*ESTRATTO DEL TESTO*.
###
4. Con la sentenza definitiva la Corte d’appello, in parziale riforma della decisione del Tribunale, ha così provveduto: 1) ha condannato la società Syndial a risarcire il danno all’ambiente “mediante l’esecuzione della misura di riparazione primaria consistente negli interventi relativi alle acque sotterranee previsti nel POB approvato con il D.M. n. 21 ottobre 2013, e mediante l’esecuzione delle misure di riparazione compensative consistenti negli interventi indicati a p. 124 della relazione di consulenza del 10 giugno 2016 e negli interventi di cui alla voce “a.A” del punto 4 degli “Interventi sulle aree esterne del (OMISSIS)”, descritti nell’Allegato 5 della relazione di consulenza del 30 ottobre 2013″ e, per il caso di mancata o imperfetta realizzazione di tali opere, al pagamento del costo dei suindicati interventi (come indicato nel computo metrico del POB, oltre ad Euro 9.500.000 per le misure compensative); 2) ha condannato i dirigenti e dipendenti della Syndial, ivi compresi T.F., C.G. e O.M., al pagamento rispettivamente delle somme di Euro 60.000, 80.000 e 19.000; 3) ha rigettato la domanda del MATTM di condanna della Syndial al risarcimento del danno non patrimoniale; 4) ha rigettato la domanda del MATTM di condanna della Syndial al ripristino e al risarcimento del danno all’ambiente per equivalente monetario, ai sensi della L. n. 349 del 1986, art. 18; 5) ha regolato le spese di giudizio e di consulenza tecnica relative ai due gradi di giudizio.

4.1. Nella sentenza definitiva la Corte d’appello ha innanzitutto rigettato una serie di contestazioni relative alla raccolta delle prove, alla validità delle c.t.u. ed all’imparzialità del c.t.u. ing. R. nominato in primo grado.

Ciò premesso, la sentenza è passata ad affrontare il problema dell’esistenza del danno ambientale.

La Corte d’appello ha dichiarato di non condividere il ragionamento del Tribunale in ordine all’avvenuto superamento dei limiti stabiliti dalla L. 10 maggio 1976, n. 319, art. 9, per il riversamento di sostanze inquinanti; ciò sul rilievo che detta norma – non vietava assolutamente, ai fini di quel superamento, la diluizione delle sostanze inquinanti con le acque di lavaggio e di raffreddamento, in quanto le acque necessarie alle attività di produzione “non potevano essere considerate come utilizzate allo scopo di far rispettare i limiti di accettabilità, nel senso vietato dal legislatore”. Per cui il ragionamento svolto dal Tribunale era da ritenere non corretto, in quanto “fondato sull’applicazione del limite della legge Merli alle acque di processo, e senza considerare la situazione esistente nel punto d’immissione nel corpo recettore, a valle dell’insediamento produttivo”. Tuttavia, pur dovendosi ritenere mancante la prova certa del superamento dei limiti di accettabilità previsti dalla L. n. 319 del 1976, per le acque provenienti dagli impianti DDT e cloroformio – con conseguente parziale fondatezza dei relativi motivi di appello – la sentenza del Tribunale doveva essere confermata, invece, nella parte in cui aveva considerato dimostrato il superamento “del nuovo limite di quantità di DDT scaricabile introdotto dalle nuove norme”, ossia il D.P.R. 24 maggio 1988, n. 217, e il D.Lgs. 27 gennaio 1992, n. 133.
###
*ATTIVITÀ DA SVOLGERE*.
#1 Traduci in inglese la seguente frase dell'estratto: "Ciò premesso, la sentenza è passata ad affrontare il problema dell’esistenza del danno ambientale."
#2 Trascrivi dall'estratto il passo che va da "4.1. Nella sentenza" fino a "del danno ambientale." incluso, senza alcuna modifica.

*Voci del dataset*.
###
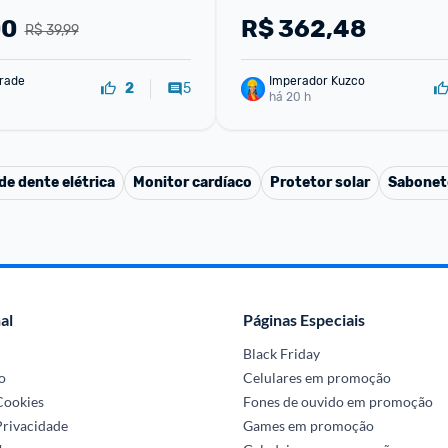
00
R$
362,48
R$ 39,99
rade
Imperador Kuzco
5
2
há 20 h
de dente elétrica
Monitor cardíaco
Protetor solar
Sabonet
al
Páginas Especiais
Black Friday
o
Celulares em promoção
 Cookies
Fones de ouvido em promoção
Privacidade
Games em promoção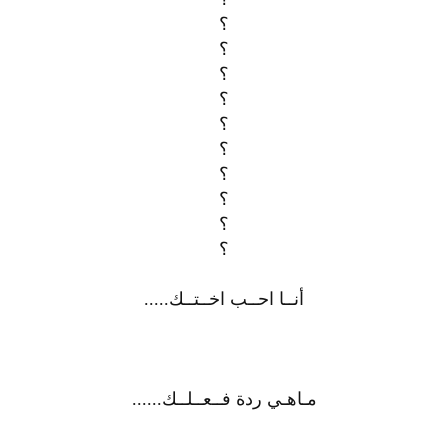
؟
؟
؟
؟
؟
؟
؟
؟
؟
؟
أنــا احــب اخــتــك.....
مـاهـي ردة فــعــلــك......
###
*SOLUZIONI DI SEGUITO*.
#1 That being established, the judgment went on to address the issue of whether environmental damage existed.

#2
4.1. Nella sentenza definitiva la Corte d’appello ha innanzitutto rigettato una serie di contestazioni relative alla raccolta delle prove, alla validità delle c.t.u. ed all’imparzialità del c.t.u. ing. R. nominato in primo grado.

Ciò premesso, la sentenza è passata ad affrontare il problema dell’esistenza del danno ambientale.